Perhatikan, bagaimana kata kerja ‘kehendak’ disini menggunakan huruf (ب). (Dalam bahasa Arab) hal itu berarti ‘hammun’ (bertekad). Maka hakekatnya dia sudah bertekad melakukan ini dan itu. Maka Allah ancam bahwa siapa yang sudah bertekad untuk berbuat zalim, maka akan Allah timpakan dengan azab yang pedih.” (Zadul Ma’ad, 1/51)
Syekh Muhammad Syinqiti rahimahullah berkata, “Sebagian ulama berkata, ‘Siapa yang bermaksud berbuat buruk di Mekah, maka Allah akan timpakan azab pedih karena maksudnya tersebut, meskipun dia tidak melakukannya.

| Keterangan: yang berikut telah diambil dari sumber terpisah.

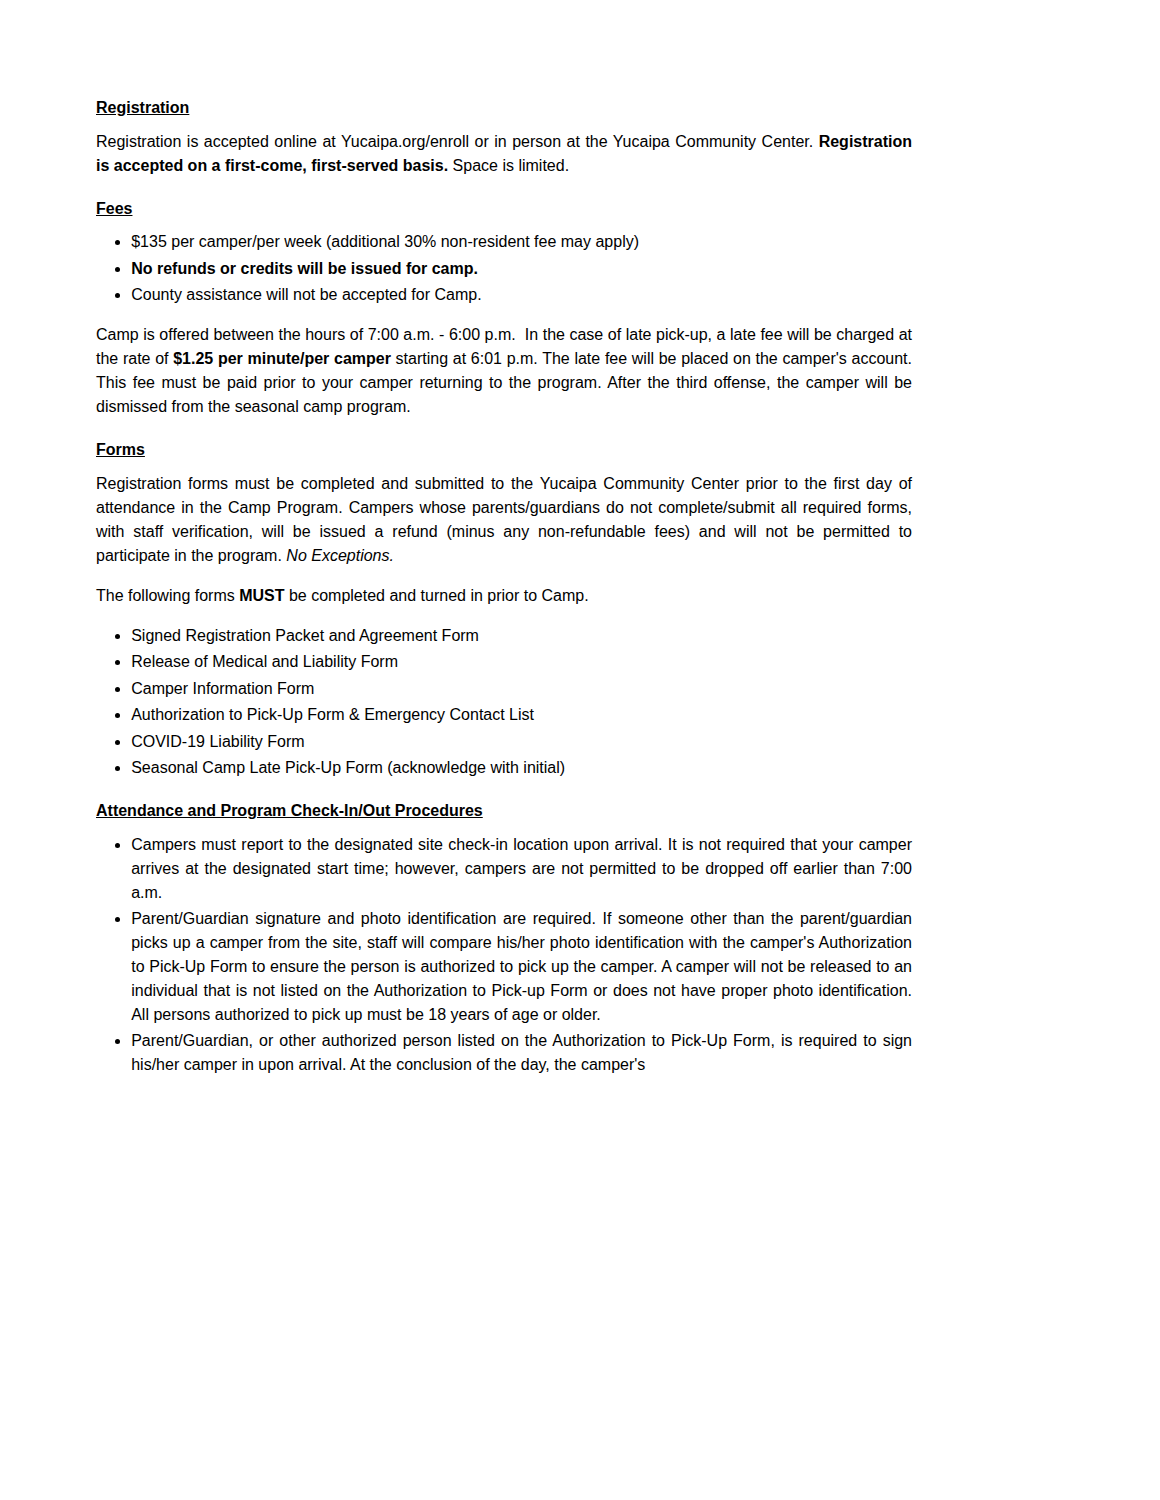Registration
Registration is accepted online at Yucaipa.org/enroll or in person at the Yucaipa Community Center. Registration is accepted on a first-come, first-served basis. Space is limited.
Fees
$135 per camper/per week (additional 30% non-resident fee may apply)
No refunds or credits will be issued for camp.
County assistance will not be accepted for Camp.
Camp is offered between the hours of 7:00 a.m. - 6:00 p.m. In the case of late pick-up, a late fee will be charged at the rate of $1.25 per minute/per camper starting at 6:01 p.m. The late fee will be placed on the camper's account. This fee must be paid prior to your camper returning to the program. After the third offense, the camper will be dismissed from the seasonal camp program.
Forms
Registration forms must be completed and submitted to the Yucaipa Community Center prior to the first day of attendance in the Camp Program. Campers whose parents/guardians do not complete/submit all required forms, with staff verification, will be issued a refund (minus any non-refundable fees) and will not be permitted to participate in the program. No Exceptions.
The following forms MUST be completed and turned in prior to Camp.
Signed Registration Packet and Agreement Form
Release of Medical and Liability Form
Camper Information Form
Authorization to Pick-Up Form & Emergency Contact List
COVID-19 Liability Form
Seasonal Camp Late Pick-Up Form (acknowledge with initial)
Attendance and Program Check-In/Out Procedures
Campers must report to the designated site check-in location upon arrival. It is not required that your camper arrives at the designated start time; however, campers are not permitted to be dropped off earlier than 7:00 a.m.
Parent/Guardian signature and photo identification are required. If someone other than the parent/guardian picks up a camper from the site, staff will compare his/her photo identification with the camper's Authorization to Pick-Up Form to ensure the person is authorized to pick up the camper. A camper will not be released to an individual that is not listed on the Authorization to Pick-up Form or does not have proper photo identification. All persons authorized to pick up must be 18 years of age or older.
Parent/Guardian, or other authorized person listed on the Authorization to Pick-Up Form, is required to sign his/her camper in upon arrival. At the conclusion of the day, the camper's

Berbeda dengan selain tanah haram, maka maksud keburukannya tidak dikenakan dosa.
Dari Abdullah bin Mas’ud radhiallahu anhu dia berkata,
” لو أن رجلاً أراد بإلحاد فيه بظلم وهو بِعَدَنٍ أَبْيَن لأذاقه الله من العذاب الأليم ”
“Seandainya seseorang berencana melakukan keburukan di dalamnya (di tanah haram) sedangkan dia berada di kota Aden Abyan (Yaman), niscaya akan Allah timpakan kepadanya sebagian dari azab yang pedih.”
Ungkapan ini shahih dari Ibnu Mas’ud. Mereka yang berpendapat demikian, berdalil dengan zahir firman Allah Ta’ala,
وَمَنْ يُرِدْ فِيهِ بِإِلْحَادٍ بِظُلْمٍ نُذِقْهُ مِنْ عَذَابٍ أَلِيمٍ (سورة الحج: 25)
“..Dan siapa yang bermaksud di dalamnya melakukan kejahatan secara zalim, maka akan rasakan baginya sebagian dari azab yang pedih.” (Al-Hajj: 25).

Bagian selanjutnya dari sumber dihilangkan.